Windows for frontend developers
26. Juni 2017
If you’ve been working in the IT industry over the past couple of years, you’ve probably noticed that many developers now work on a Mac. This trend may be most obvious among people doing frontend web development.
The reason for this is quite simple: It may be true that doing frontend development in Windows has always worked, but it has also always been a bit clunky. Kind of like driving a car with manual window winders and poor sound insulation – it still takes you where you’re going, but it could have been done better.
In a way, this has cost Microsoft an entire generation of developers. But in recent years, the company has grown more open, and has started making moves on its lost generation.
Let’s take a look at the two most common tools as examples of how Microsoft has changed:
The text editor
The mandatory languages of the web – HTML, CSS and JavaScript – are very loosely typed. Large IDE’s such as Visual Studio or IntelliJ are adapted for strongly typed languages, but for plaintext this adaptation is sheer baggage that contributes nothing to the work. The underlying text management functionality is imperfect to say the least, often leading to poor performance.

- Aim of the task -
In the article on Windows for frontend developers, rewrite the part starting with "The reason for" and going on through "been done better.", changing "clunky" to "awkward".

- Given data -
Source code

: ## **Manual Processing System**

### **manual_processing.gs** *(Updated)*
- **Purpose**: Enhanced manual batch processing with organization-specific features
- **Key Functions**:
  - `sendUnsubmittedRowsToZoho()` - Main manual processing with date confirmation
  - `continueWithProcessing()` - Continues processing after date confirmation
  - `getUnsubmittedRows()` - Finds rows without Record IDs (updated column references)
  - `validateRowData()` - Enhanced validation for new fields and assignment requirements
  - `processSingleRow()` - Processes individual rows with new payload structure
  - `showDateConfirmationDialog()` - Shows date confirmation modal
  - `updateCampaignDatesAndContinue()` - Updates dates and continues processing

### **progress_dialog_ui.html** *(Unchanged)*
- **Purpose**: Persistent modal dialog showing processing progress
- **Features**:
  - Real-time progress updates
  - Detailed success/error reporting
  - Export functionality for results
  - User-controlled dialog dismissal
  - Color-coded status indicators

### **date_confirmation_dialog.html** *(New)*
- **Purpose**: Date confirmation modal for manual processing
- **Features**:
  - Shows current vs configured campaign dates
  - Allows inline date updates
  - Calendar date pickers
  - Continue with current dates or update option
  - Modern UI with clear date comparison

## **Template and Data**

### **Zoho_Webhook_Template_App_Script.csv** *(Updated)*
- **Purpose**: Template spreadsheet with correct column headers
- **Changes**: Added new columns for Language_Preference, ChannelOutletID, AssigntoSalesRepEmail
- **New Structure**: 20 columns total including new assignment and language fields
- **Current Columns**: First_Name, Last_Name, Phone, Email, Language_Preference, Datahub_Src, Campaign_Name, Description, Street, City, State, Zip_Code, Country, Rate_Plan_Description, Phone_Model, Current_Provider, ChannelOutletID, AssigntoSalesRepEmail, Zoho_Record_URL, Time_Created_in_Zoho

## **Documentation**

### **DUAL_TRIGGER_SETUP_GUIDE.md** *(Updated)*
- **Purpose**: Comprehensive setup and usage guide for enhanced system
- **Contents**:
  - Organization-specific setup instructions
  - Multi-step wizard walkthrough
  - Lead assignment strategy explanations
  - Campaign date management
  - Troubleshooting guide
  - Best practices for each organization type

- Output for this task -
The reason for this is quite simple: It may be true that doing frontend development in Windows has always worked, but it has also always been a bit awkward. Kind of like driving a car with manual window winders and poor sound insulation – it still takes you where you’re going, but it could have been done better.